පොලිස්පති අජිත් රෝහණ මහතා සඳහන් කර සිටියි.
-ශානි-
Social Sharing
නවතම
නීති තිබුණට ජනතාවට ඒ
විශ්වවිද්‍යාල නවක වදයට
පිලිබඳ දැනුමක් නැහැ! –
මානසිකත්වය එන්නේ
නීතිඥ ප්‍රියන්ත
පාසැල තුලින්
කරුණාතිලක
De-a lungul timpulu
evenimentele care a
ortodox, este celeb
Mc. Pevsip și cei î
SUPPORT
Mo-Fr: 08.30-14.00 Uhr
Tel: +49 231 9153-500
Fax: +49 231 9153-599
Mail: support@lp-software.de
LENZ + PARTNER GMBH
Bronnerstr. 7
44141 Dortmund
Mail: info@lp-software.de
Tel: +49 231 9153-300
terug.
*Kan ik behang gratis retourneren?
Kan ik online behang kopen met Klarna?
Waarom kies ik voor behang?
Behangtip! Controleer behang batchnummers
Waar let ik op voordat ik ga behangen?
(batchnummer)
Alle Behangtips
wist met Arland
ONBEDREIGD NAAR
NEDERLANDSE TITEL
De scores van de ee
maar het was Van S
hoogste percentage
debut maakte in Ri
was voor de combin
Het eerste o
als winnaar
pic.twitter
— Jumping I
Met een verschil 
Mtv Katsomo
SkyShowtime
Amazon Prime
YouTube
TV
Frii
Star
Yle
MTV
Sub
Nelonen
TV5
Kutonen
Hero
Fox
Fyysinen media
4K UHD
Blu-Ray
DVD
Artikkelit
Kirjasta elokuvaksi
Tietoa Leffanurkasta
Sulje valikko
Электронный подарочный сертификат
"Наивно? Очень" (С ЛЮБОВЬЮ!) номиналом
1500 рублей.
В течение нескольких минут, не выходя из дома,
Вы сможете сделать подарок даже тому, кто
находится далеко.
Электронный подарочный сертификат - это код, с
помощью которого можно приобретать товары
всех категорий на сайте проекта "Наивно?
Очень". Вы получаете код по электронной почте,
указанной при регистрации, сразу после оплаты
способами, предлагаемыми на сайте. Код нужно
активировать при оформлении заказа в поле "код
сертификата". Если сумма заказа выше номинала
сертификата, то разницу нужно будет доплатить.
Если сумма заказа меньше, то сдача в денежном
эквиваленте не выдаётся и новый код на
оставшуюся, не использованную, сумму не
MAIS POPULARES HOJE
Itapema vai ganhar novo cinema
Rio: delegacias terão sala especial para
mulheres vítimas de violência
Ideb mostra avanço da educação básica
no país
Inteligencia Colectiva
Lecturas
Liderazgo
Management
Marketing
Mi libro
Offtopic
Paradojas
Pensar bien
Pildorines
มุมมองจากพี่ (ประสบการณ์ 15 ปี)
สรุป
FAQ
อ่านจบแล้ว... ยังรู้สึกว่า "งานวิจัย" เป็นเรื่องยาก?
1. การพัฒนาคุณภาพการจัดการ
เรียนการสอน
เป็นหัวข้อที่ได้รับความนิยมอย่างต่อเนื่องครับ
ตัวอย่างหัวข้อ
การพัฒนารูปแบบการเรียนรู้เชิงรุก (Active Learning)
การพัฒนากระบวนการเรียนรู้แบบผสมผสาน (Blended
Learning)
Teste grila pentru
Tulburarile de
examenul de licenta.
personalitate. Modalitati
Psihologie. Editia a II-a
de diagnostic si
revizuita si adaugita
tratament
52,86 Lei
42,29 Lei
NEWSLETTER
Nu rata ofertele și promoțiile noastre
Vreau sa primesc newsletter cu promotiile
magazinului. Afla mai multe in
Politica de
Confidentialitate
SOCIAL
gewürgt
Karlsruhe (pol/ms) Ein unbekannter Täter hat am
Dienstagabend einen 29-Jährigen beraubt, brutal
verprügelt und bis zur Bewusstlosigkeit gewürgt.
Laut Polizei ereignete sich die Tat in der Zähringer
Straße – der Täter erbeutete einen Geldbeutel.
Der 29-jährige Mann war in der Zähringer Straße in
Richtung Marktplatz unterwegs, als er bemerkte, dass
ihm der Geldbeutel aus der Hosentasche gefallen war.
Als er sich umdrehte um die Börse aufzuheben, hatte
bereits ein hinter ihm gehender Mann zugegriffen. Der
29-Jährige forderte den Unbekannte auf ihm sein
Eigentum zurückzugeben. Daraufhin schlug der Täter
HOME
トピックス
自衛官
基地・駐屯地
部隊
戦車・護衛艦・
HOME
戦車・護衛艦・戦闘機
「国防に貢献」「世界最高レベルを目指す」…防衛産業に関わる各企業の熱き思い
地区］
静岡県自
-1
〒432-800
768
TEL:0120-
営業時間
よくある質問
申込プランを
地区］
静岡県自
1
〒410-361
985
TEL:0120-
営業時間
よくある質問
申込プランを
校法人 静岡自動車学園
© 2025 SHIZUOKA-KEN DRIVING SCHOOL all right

********

▸ **Task item**
Copy the entries word for word. Leave nothing out.

▸ **Worked solution**
පොලිස්පති අජිත් රෝහණ මහතා සඳහන් කර සිටියි.
-ශානි-
Social Sharing
නවතම
නීති තිබුණට ජනතාවට ඒ
විශ්වවිද්‍යාල නවක වදයට
පිලිබඳ දැනුමක් නැහැ! –
මානසිකත්වය එන්නේ
නීතිඥ ප්‍රියන්ත
පාසැල තුලින්
කරුණාතිලක
De-a lungul timpulu
evenimentele care a
ortodox, este celeb
Mc. Pevsip și cei î
SUPPORT
Mo-Fr: 08.30-14.00 Uhr
Tel: +49 231 9153-500
Fax: +49 231 9153-599
Mail: support@lp-software.de
LENZ + PARTNER GMBH
Bronnerstr. 7
44141 Dortmund
Mail: info@lp-software.de
Tel: +49 231 9153-300
terug.
*Kan ik behang gratis retourneren?
Kan ik online behang kopen met Klarna?
Waarom kies ik voor behang?
Behangtip! Controleer behang batchnummers
Waar let ik op voordat ik ga behangen?
(batchnummer)
Alle Behangtips
wist met Arland
ONBEDREIGD NAAR
NEDERLANDSE TITEL
De scores van de ee
maar het was Van S
hoogste percentage
debut maakte in Ri
was voor de combin
Het eerste o
als winnaar
pic.twitter
— Jumping I
Met een verschil 
Mtv Katsomo
SkyShowtime
Amazon Prime
YouTube
TV
Frii
Star
Yle
MTV
Sub
Nelonen
TV5
Kutonen
Hero
Fox
Fyysinen media
4K UHD
Blu-Ray
DVD
Artikkelit
Kirjasta elokuvaksi
Tietoa Leffanurkasta
Sulje valikko
Электронный подарочный сертификат
"Наивно? Очень" (С ЛЮБОВЬЮ!) номиналом
1500 рублей.
В течение нескольких минут, не выходя из дома,
Вы сможете сделать подарок даже тому, кто
находится далеко.
Электронный подарочный сертификат - это код, с
помощью которого можно приобретать товары
всех категорий на сайте проекта "Наивно?
Очень". Вы получаете код по электронной почте,
указанной при регистрации, сразу после оплаты
способами, предлагаемыми на сайте. Код нужно
активировать при оформлении заказа в поле "код
сертификата". Если сумма заказа выше номинала
сертификата, то разницу нужно будет доплатить.
Если сумма заказа меньше, то сдача в денежном
эквиваленте не выдаётся и новый код на
оставшуюся, не использованную, сумму не
MAIS POPULARES HOJE
Itapema vai ganhar novo cinema
Rio: delegacias terão sala especial para
mulheres vítimas de violência
Ideb mostra avanço da educação básica
no país
Inteligencia Colectiva
Lecturas
Liderazgo
Management
Marketing
Mi libro
Offtopic
Paradojas
Pensar bien
Pildorines
มุมมองจากพี่ (ประสบการณ์ 15 ปี)
สรุป
FAQ
อ่านจบแล้ว... ยังรู้สึกว่า "งานวิจัย" เป็นเรื่องยาก?
1. การพัฒนาคุณภาพการจัดการ
เรียนการสอน
เป็นหัวข้อที่ได้รับความนิยมอย่างต่อเนื่องครับ
ตัวอย่างหัวข้อ
การพัฒนารูปแบบการเรียนรู้เชิงรุก (Active Learning)
การพัฒนากระบวนการเรียนรู้แบบผสมผสาน (Blended
Learning)
Teste grila pentru
Tulburarile de
examenul de licenta.
personalitate. Modalitati
Psihologie. Editia a II-a
de diagnostic si
revizuita si adaugita
tratament
52,86 Lei
42,29 Lei
NEWSLETTER
Nu rata ofertele și promoțiile noastre
Vreau sa primesc newsletter cu promotiile
magazinului. Afla mai multe in
Politica de
Confidentialitate
SOCIAL
gewürgt
Karlsruhe (pol/ms) Ein unbekannter Täter hat am
Dienstagabend einen 29-Jährigen beraubt, brutal
verprügelt und bis zur Bewusstlosigkeit gewürgt.
Laut Polizei ereignete sich die Tat in der Zähringer
Straße – der Täter erbeutete einen Geldbeutel.
Der 29-jährige Mann war in der Zähringer Straße in
Richtung Marktplatz unterwegs, als er bemerkte, dass
ihm der Geldbeutel aus der Hosentasche gefallen war.
Als er sich umdrehte um die Börse aufzuheben, hatte
bereits ein hinter ihm gehender Mann zugegriffen. Der
29-Jährige forderte den Unbekannte auf ihm sein
Eigentum zurückzugeben. Daraufhin schlug der Täter
HOME
トピックス
自衛官
基地・駐屯地
部隊
戦車・護衛艦・
HOME
戦車・護衛艦・戦闘機
「国防に貢献」「世界最高レベルを目指す」…防衛産業に関わる各企業の熱き思い
地区］
静岡県自
-1
〒432-800
768
TEL:0120-
営業時間
よくある質問
申込プランを
地区］
静岡県自
1
〒410-361
985
TEL:0120-
営業時間
よくある質問
申込プランを
校法人 静岡自動車学園
© 2025 SHIZUOKA-KEN DRIVING SCHOOL all right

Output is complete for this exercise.